4. No difference that I know of, with two exceptions -- (1) .manifest files, but you already said to disregard that, and (2) Windows 2000 has a "DLL redirection" feature: [URL unfurl="true"]http://msdn.microsoft.com/library/default.asp?url=/library/en-us/dllproc/base/load_time_dynamic_linking.asp[/url]
 
Hi teriviret,

I have found this excellent article about DLL Loading:


This article has answered most of my questions. I believe I can understand the article better if you can help me on the following items:

1. How can I tell a dll is an ActiveX server?
2. How can I tell a dll is loaded by LoadLibrary using only the name of the DLL or using the complete path to the DLL?

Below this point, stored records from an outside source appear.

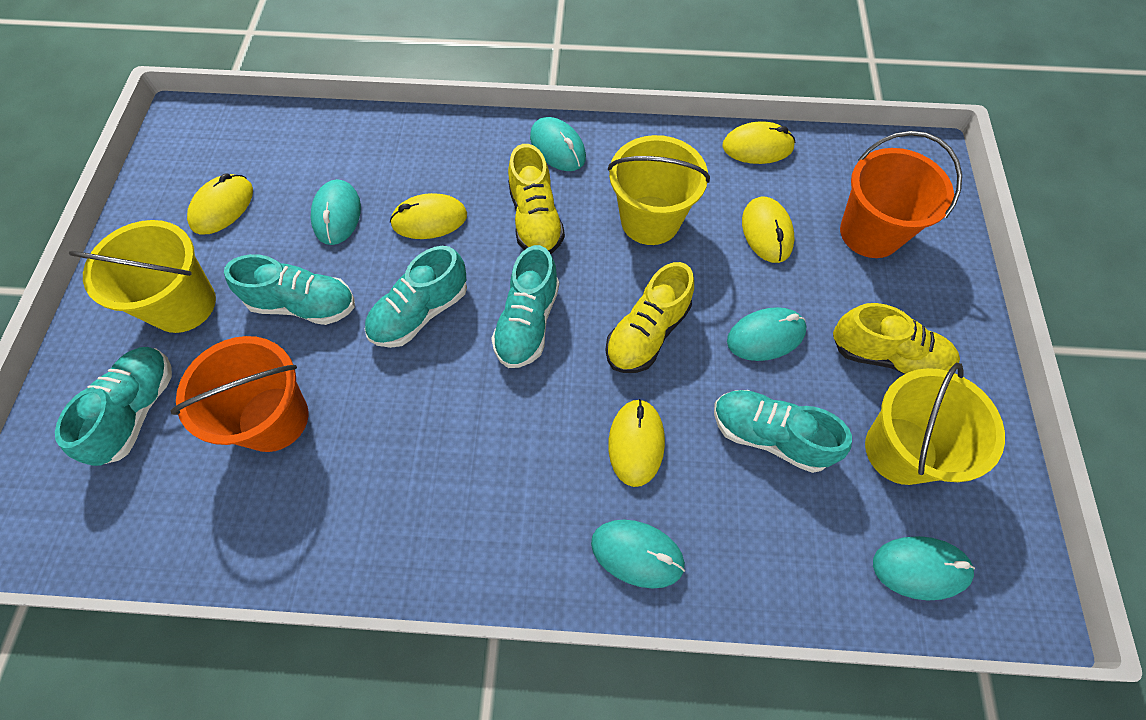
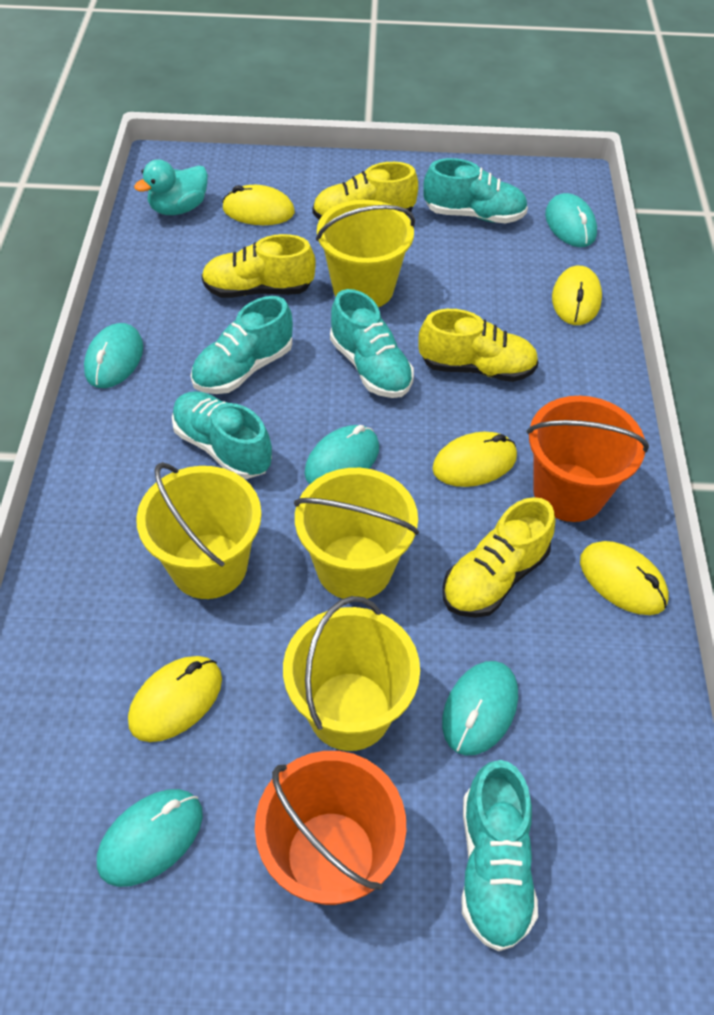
turquoise duck: 0 -> 1
yellow bucket: 3 -> 4
yellow shoe: 3 -> 4

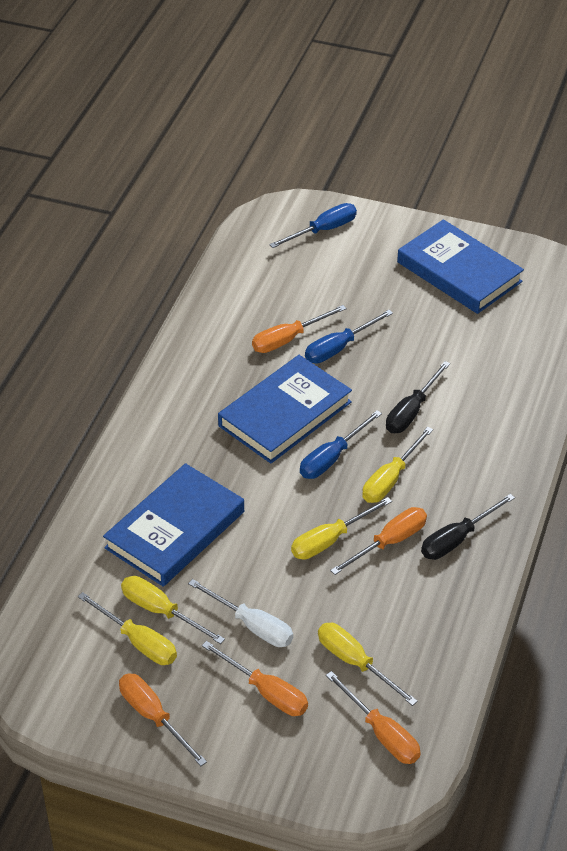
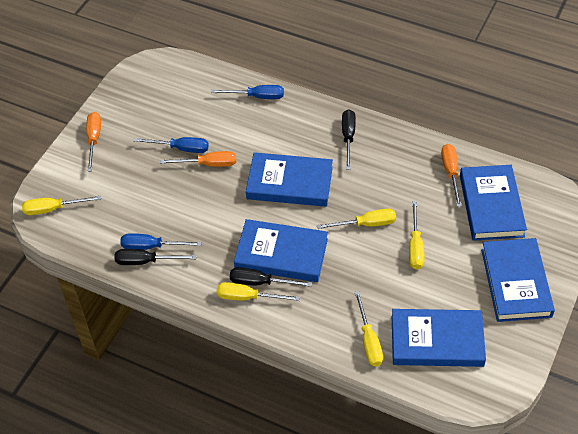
black screwdriver: 2 -> 3
blue book: 3 -> 5
orange screwdriver: 5 -> 3
white screwdriver: 1 -> 0

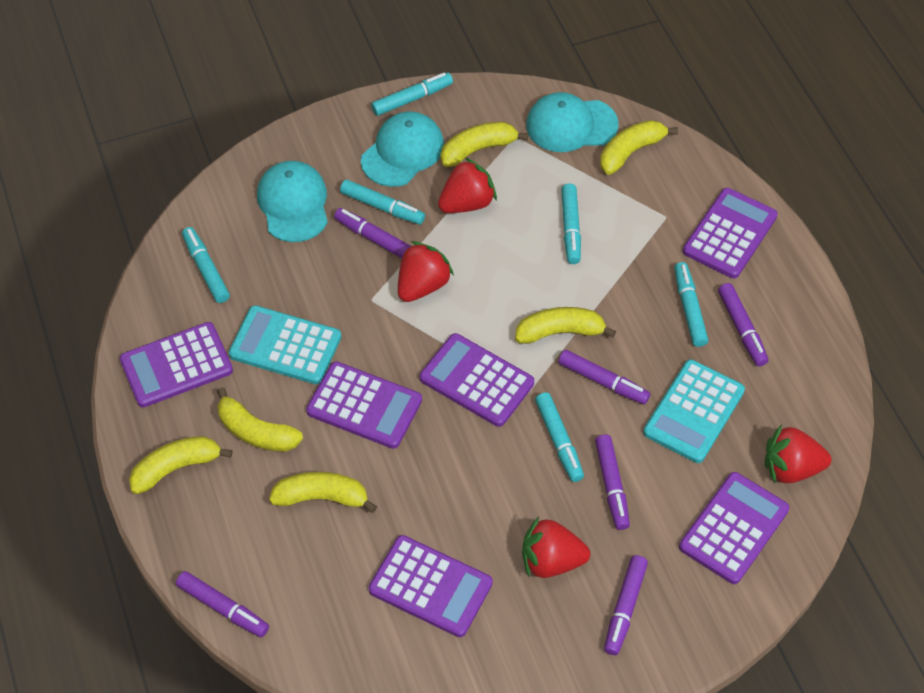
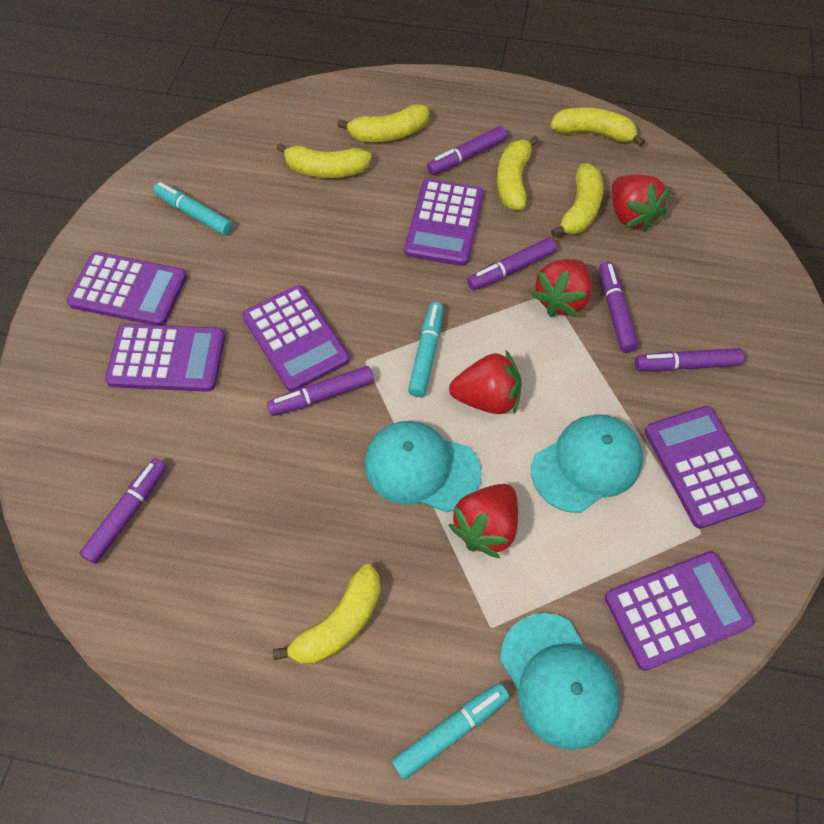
turquoise calculator: 2 -> 0
turquoise marker: 6 -> 3

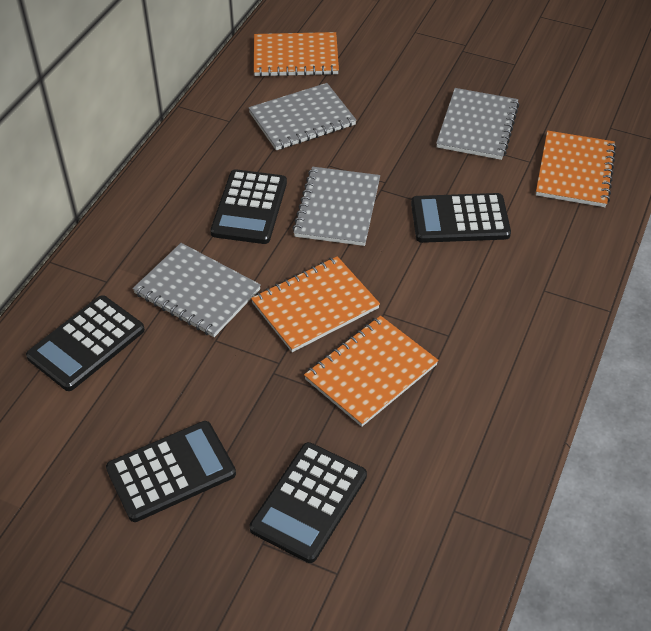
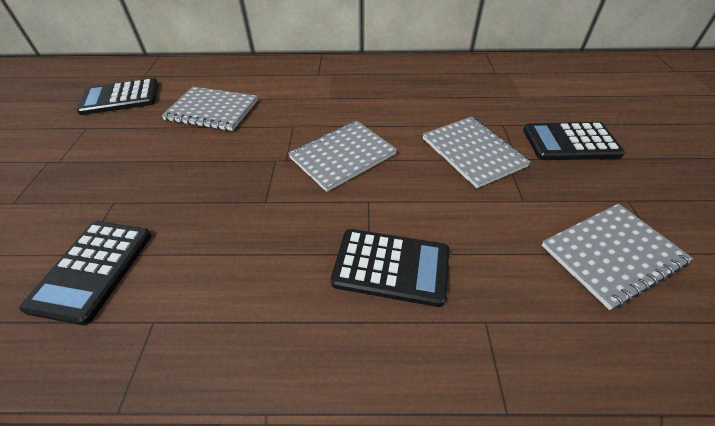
black calculator: 5 -> 4
orange notebook: 4 -> 0

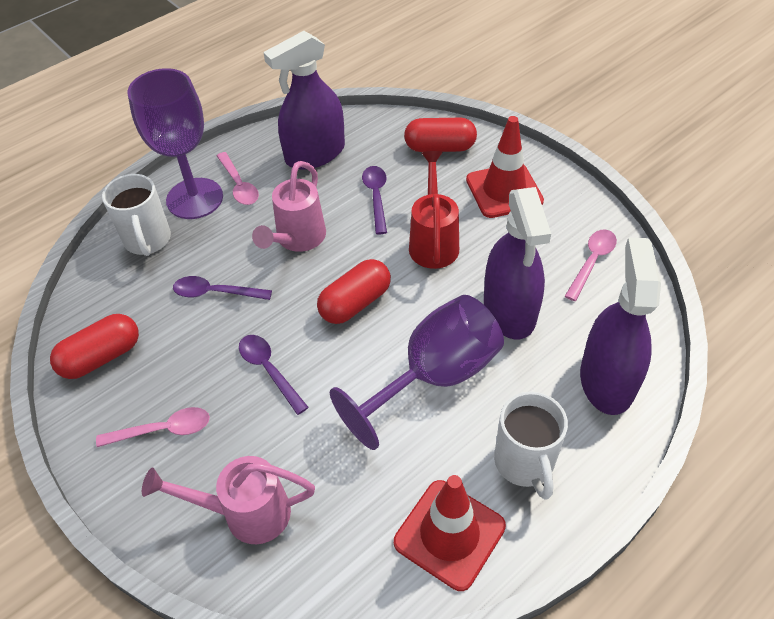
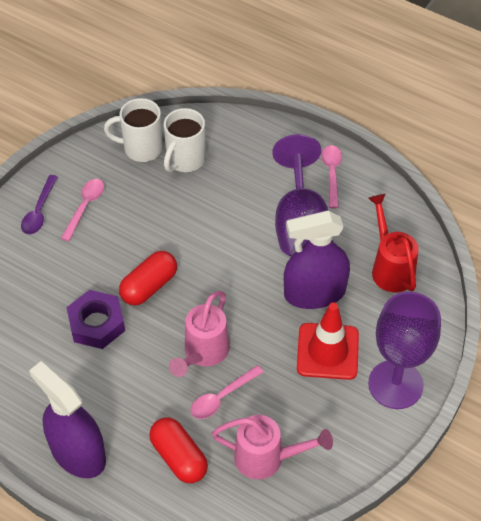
purple nut: 0 -> 1
purple spoon: 3 -> 1
purple spray bottle: 3 -> 2
red capsule: 3 -> 2
red traffic cone: 2 -> 1

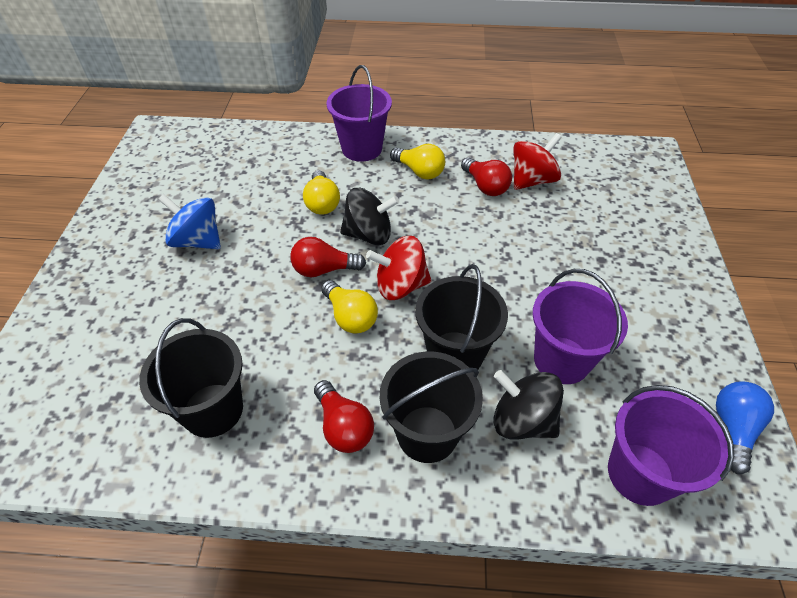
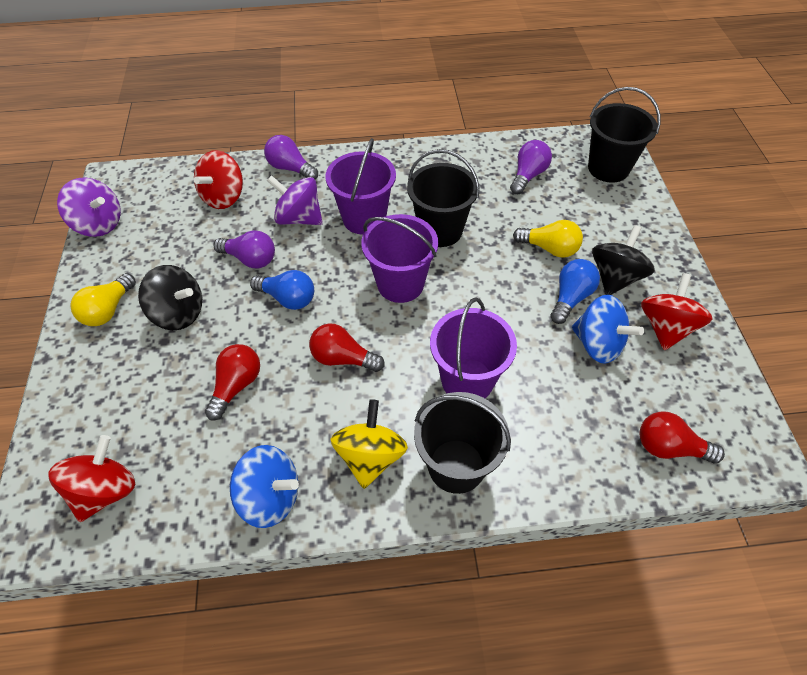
blue light bulb: 1 -> 2
blue spinning top: 1 -> 2
purple light bulb: 0 -> 3
purple spinning top: 0 -> 2
red spinning top: 2 -> 3
yellow light bulb: 3 -> 2
yellow spinning top: 0 -> 1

I wonder whether Dependency Walker will tell me #1 and/or #2.

Thank you.
 
Interesting -- I didn't know about side-by-side installations...

To answer your first question, I think when they're talking about ActiveX servers, they mean the case where the DLL is loaded indirectly by COM, not directly by calling LoadLibrary() from your app, or by it showing up in dependency walker. An ActiveX server DLL is loaded like that only if your app is creating an instance of the ActiveX component via CoCreateInstance() or similar function. If you are loading the DLL directly by calling LoadLibrary(), it is definitely not being loaded by COM as an ActiveX server.

You can tell if a DLL is a COM component by trying to register it using the "regsvr32" program. Pass the path to the DLL as a command-line argument to that program. If it comes back and says it was successfully registered, then it is definitely COM and possibly ActiveX. You could also look at the symbols the DLL exports, and check to see if it provide the function "DllRegisterServer". This is the funtion that "regsvr32" calls. Its presence almost always means the DLL has some COM components.

Now ActiveX components are a special kind of COM component. You can't really tell by inspection whether a COM server has ActiveX components and not just regular non-ActiveX components in it. One way I can think of is to use "oleview" or some other program and look to see if any registered ActiveX components specify the DLL for their InprocServer32 path. (In "oleview" all the ActiveX components are under the category called "Controls").

To answer your second question, if you are calling LoadLibrary() directly in your client program, just look to see if you specified the DLL by name or by full path. If you aren't calling LoadLibrary() directly, but the DLL shows up in the dependency walker, I believe in this case the DLL is always loaded by name and not by full path (I could be wrong, but I've never seen a DLL loaded by full path in this way).